Naturally, being Android users, it seemed only right to take a look at the apps that are out there to get the most our of your printing experience. There are a ton of apps out there that are related to the 3D Printing experience, but as is often the case with this technology the best apps are either hidden or have a bit of a learning curve.
1. Using GCodePrintr to control your printer
Your printer has a fairly basic operating system, and while each printer is different the basic setups are the same. The Ultimaker 2, for example, can exist either as a standalone machine that pulls files from an SD card or a connected device that receives instructions from a computer running Cura. While you need to use Windows or OSX if you want to run Cura, there's an alternative that relies on USB-OTG and your Android device of choice.
GCodePrintr is like mission control for your printer, and there are a lot of printers supported. There's a visualizer baked in that shows off how each layer is going to be printed, as well as real-time controls for print speed and temperature. On the Ultimaker 2, for example, GCodePrinter is much faster than the wheel interface on the front of the machine. It's also significantly more complicated than the wheel interface, and there's not really a tutorial to help you deal with the learning curve.
2. Capturing 3D images with 123D Catch
The number one question we've been asked when it comes to Android devices and 3D Printing is whether or not you can use the camera on your phone to print something you've taken photos of. There was some hope that the depth sensors in HTC's Duo Camera or the multi-camera solution on the back of the Dell Venue 8 tablet would offer some clever options, but the truth is there's no easy way to capture a 3D image that looks good enough to print.

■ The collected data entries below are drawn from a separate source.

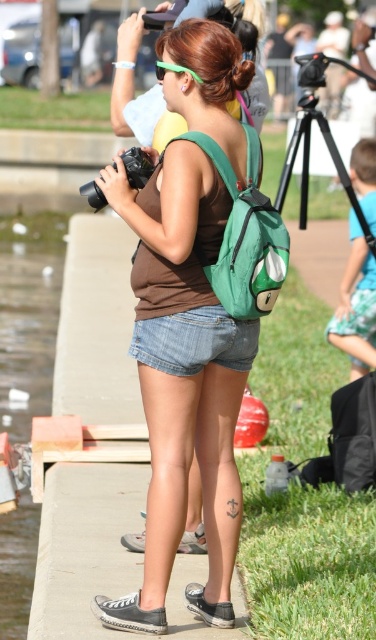
Question: Does clear water at lower left lie in front of denim shorts at center?

Choices:
 (A) yes
 (B) no

Answer: (B)

Question: Which point is closer to the camera?

Choices:
 (A) clear water at lower left
 (B) matte green backpack at center
 (C) gray canvas sneaker at lower center

Answer: (B)

Question: Does matte green backpack at center appear on the left side of black rubber camera at center?

Choices:
 (A) yes
 (B) no

Answer: (B)

Question: Which point is farther to the camera?

Choices:
 (A) (28, 516)
 (B) (221, 605)
 (C) (216, 308)

Answer: (A)

Question: Is clear water at lower left positioned behind denim shorts at center?

Choices:
 (A) yes
 (B) no

Answer: (A)

Question: Which object is the closest to the black rubber camera at center?

Choices:
 (A) denim shorts at center
 (B) gray canvas sneaker at lower center

Answer: (A)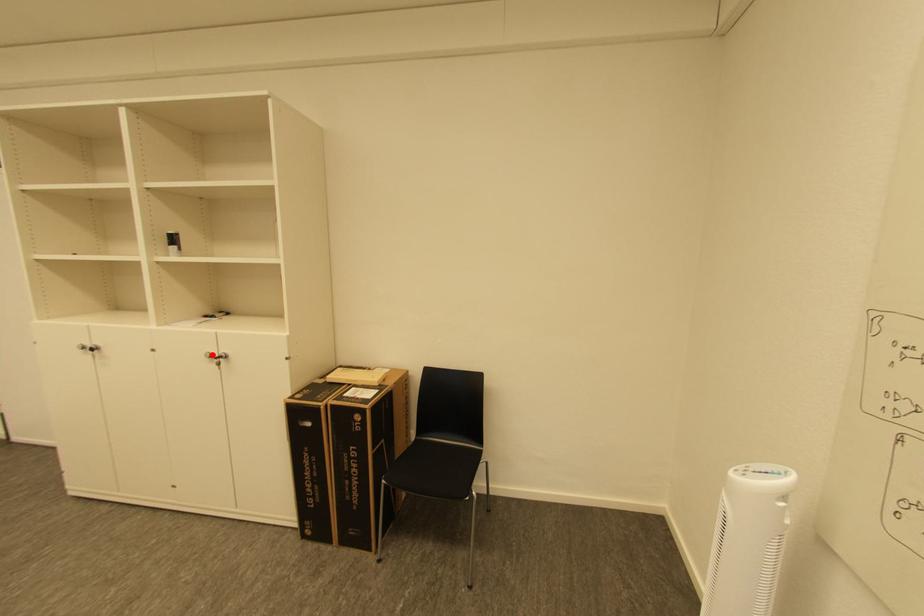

Most of the apps out there aren't built to capture a complete image, but the one decent exception to that rule is Autodesk 123D Catch.

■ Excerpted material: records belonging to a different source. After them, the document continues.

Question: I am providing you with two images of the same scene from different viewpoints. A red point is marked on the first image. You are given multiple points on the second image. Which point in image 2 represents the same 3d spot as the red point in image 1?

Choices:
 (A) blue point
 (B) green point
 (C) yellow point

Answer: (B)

While the app is not built explicitly for 3D Printing, 123D Catch is designed to let any smartphone camera capture a 3D image by stitching together a series of images that you take around an object. Think of it like a reverse photosphere, moving around the object you want to capture in rings to gain the most complete 3D image. The end result can be shared with other 123D Catch users and viewed by anyone who uses the app, but it can also be extracted and converted into a format your 3D Printer software can handle. The only downside is, much like the early days of photospheres, it is not at all easy to get a 3D image without a lot of practice.
3. Tinkerplay app for kids
3D Printing is fascinating to users of any age, but the experience is a little complicated and not exactly child-friendly. While there's no way a youngster is capable of diagnosing print problems or play with the filament feeder. The creative aspect of the print process, on the other hand, is a little different.
Tinkerplay is an app that lets kids design their own toys from a ton of different pieces, and then provides those pieces through a local ISP for you to download. The downloaded files a zipped, but otherwise completely ready to print. If you have a zip extractor on your phone, you can go from design to print without ever using a Desktop app like Cura. Otherwise, you can have the designs made on a tablet and either accessed from a Desktop or uploaded to Google Drive for builtplate layout and printer option assembly.
4. Thingiverse for ideas and community
While technically owned and maintained by the Makerbot folks, Thingiverse is a community-focused service largely focused on 3D Printed everything. Users submit projects for everyone to see, share, and even modify based on their own needs. Users can interact with one another, sharing their experiences printing the projects that have been uploaded by other users.
While there are several services like Thingiverse on the web, their app is one of a kind. You can do just about anything from the web version of Thingiverse on their app, though because the system is technically built for Markebot the big friendly button that lets you download a file changes to a function for sharing to the Makerbot Mobile app. Even if you're not a Makerbot user, though, Thingiverse is well worth having just to browse through all of the amazing ideas that exist out there in the world.